--- To do ---
Two lines in the listing below mark the span: one contains "## 🔒 License" and one contains "- **Usuwanie nietrwałe**". Reproduce both of them and everything between, exactly.
***
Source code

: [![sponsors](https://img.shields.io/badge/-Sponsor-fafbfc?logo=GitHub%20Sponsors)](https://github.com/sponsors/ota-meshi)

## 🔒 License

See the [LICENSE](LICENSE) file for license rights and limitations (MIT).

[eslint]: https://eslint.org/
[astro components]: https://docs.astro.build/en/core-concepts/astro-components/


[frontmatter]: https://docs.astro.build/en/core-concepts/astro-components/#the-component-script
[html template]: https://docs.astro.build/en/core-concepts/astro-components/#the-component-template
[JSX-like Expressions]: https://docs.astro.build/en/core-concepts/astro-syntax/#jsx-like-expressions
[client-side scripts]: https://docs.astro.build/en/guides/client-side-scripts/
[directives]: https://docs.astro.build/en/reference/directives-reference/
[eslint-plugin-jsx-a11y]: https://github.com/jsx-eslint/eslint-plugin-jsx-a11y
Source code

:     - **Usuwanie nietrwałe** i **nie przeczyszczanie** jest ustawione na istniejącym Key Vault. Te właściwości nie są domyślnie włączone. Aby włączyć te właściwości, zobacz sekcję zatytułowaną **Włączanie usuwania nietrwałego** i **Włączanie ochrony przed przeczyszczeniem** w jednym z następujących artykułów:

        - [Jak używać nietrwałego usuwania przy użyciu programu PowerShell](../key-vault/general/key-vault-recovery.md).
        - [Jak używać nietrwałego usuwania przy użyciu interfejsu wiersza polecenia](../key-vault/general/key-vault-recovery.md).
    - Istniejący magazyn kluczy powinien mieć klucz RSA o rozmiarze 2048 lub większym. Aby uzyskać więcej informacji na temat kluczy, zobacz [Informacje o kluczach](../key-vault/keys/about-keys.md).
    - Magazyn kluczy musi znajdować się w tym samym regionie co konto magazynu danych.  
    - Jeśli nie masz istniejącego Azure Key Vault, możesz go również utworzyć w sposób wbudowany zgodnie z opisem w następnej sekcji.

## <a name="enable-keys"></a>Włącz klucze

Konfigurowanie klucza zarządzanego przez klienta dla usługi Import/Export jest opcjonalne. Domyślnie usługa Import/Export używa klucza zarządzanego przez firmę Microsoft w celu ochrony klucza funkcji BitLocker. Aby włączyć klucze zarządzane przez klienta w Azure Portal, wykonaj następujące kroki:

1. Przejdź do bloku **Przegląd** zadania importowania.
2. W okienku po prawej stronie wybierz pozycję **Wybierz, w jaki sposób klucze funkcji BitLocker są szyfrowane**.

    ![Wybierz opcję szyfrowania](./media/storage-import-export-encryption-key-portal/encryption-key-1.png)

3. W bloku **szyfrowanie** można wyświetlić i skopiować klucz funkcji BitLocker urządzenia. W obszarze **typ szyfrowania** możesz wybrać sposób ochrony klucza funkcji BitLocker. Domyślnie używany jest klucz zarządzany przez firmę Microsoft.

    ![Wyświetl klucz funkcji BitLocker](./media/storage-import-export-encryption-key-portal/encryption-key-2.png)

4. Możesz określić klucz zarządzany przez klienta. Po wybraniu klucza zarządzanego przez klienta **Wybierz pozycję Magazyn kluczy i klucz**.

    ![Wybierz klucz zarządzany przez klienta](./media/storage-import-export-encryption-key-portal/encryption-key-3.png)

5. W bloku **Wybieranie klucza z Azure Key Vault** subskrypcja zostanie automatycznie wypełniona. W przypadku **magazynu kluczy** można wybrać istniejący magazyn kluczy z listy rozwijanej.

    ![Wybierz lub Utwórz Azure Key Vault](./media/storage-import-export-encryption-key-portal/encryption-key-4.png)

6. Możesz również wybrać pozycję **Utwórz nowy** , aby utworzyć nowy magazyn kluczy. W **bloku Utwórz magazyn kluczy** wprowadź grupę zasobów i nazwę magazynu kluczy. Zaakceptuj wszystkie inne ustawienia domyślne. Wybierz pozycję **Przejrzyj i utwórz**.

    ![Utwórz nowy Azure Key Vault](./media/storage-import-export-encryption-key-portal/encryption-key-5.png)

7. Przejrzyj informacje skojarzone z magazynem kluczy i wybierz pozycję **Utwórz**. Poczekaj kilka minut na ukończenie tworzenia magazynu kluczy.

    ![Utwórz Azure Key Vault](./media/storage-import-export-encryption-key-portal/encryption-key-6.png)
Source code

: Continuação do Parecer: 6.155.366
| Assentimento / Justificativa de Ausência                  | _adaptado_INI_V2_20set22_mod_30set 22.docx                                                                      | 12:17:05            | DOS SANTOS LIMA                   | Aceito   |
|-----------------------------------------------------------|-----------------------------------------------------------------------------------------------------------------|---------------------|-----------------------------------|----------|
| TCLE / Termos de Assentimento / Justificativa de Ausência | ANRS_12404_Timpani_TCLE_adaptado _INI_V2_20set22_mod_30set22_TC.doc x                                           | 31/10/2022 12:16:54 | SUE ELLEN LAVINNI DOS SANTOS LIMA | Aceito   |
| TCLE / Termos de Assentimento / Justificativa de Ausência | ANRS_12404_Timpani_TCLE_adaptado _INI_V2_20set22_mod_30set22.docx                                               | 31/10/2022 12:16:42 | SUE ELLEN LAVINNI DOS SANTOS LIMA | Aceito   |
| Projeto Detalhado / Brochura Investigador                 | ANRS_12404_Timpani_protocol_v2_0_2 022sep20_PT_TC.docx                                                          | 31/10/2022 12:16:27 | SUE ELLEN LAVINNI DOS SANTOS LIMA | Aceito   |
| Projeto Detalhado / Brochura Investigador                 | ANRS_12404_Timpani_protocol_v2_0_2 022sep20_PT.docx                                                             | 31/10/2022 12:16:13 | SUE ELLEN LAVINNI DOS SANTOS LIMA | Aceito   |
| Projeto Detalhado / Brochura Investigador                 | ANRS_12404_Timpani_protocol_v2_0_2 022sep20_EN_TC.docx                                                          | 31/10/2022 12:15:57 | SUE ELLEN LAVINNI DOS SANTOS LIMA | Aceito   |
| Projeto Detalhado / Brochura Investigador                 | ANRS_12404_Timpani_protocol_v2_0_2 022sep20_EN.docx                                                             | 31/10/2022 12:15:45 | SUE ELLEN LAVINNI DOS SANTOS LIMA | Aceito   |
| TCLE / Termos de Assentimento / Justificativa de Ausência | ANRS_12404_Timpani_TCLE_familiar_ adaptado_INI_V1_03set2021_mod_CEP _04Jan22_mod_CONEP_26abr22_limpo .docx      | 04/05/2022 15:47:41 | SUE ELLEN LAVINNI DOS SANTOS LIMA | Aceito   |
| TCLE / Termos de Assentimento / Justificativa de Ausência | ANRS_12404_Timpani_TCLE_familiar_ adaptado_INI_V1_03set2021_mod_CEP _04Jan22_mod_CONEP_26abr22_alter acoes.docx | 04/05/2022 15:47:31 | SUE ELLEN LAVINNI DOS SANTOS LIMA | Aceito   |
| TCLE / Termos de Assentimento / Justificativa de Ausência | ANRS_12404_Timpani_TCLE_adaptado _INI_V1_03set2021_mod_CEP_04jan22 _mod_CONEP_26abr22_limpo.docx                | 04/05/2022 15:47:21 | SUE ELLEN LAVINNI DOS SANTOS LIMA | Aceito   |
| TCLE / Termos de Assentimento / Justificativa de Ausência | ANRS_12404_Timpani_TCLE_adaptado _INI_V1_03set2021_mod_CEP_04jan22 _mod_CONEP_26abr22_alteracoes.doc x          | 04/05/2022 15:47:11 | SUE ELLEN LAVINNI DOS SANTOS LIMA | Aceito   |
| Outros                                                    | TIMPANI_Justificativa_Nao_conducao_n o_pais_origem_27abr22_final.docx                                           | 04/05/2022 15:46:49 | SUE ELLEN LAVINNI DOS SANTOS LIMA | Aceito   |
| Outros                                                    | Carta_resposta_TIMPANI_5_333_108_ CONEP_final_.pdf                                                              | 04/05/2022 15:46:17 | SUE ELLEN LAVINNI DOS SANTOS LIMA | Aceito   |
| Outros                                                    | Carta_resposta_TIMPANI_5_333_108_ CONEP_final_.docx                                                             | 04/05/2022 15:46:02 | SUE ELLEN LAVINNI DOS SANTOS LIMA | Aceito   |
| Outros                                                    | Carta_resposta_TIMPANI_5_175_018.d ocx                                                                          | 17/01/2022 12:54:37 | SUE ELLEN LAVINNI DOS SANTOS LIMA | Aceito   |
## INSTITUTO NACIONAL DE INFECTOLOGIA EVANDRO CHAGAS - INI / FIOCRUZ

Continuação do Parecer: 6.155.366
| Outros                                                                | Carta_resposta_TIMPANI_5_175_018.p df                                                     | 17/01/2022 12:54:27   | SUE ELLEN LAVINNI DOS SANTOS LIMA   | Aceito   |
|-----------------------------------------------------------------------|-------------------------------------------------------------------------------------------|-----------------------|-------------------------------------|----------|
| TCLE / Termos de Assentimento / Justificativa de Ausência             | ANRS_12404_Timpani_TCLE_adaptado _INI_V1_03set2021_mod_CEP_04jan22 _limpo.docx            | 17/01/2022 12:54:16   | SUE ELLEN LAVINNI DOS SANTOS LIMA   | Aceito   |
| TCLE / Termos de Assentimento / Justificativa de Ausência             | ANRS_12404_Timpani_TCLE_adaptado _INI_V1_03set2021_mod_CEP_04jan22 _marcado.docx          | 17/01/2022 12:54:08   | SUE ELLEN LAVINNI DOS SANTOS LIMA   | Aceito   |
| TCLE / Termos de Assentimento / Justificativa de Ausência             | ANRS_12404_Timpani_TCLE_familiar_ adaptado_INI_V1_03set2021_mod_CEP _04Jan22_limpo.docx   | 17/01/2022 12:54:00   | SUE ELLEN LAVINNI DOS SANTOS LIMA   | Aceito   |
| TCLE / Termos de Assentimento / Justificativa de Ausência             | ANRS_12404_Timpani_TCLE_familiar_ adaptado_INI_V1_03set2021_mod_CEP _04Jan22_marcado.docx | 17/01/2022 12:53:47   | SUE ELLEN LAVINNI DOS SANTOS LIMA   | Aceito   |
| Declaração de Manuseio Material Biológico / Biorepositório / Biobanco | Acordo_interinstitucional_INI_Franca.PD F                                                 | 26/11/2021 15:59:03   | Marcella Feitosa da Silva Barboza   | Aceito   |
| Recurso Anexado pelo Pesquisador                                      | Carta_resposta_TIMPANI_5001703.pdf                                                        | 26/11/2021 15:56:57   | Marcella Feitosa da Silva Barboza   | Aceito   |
***
--- Solution to this task ---
## 🔒 License

See the [LICENSE](LICENSE) file for license rights and limitations (MIT).

[eslint]: https://eslint.org/
[astro components]: https://docs.astro.build/en/core-concepts/astro-components/


[frontmatter]: https://docs.astro.build/en/core-concepts/astro-components/#the-component-script
[html template]: https://docs.astro.build/en/core-concepts/astro-components/#the-component-template
[JSX-like Expressions]: https://docs.astro.build/en/core-concepts/astro-syntax/#jsx-like-expressions
[client-side scripts]: https://docs.astro.build/en/guides/client-side-scripts/
[directives]: https://docs.astro.build/en/reference/directives-reference/
[eslint-plugin-jsx-a11y]: https://github.com/jsx-eslint/eslint-plugin-jsx-a11y
Source code

:     - **Usuwanie nietrwałe** i **nie przeczyszczanie** jest ustawione na istniejącym Key Vault. Te właściwości nie są domyślnie włączone. Aby włączyć te właściwości, zobacz sekcję zatytułowaną **Włączanie usuwania nietrwałego** i **Włączanie ochrony przed przeczyszczeniem** w jednym z następujących artykułów:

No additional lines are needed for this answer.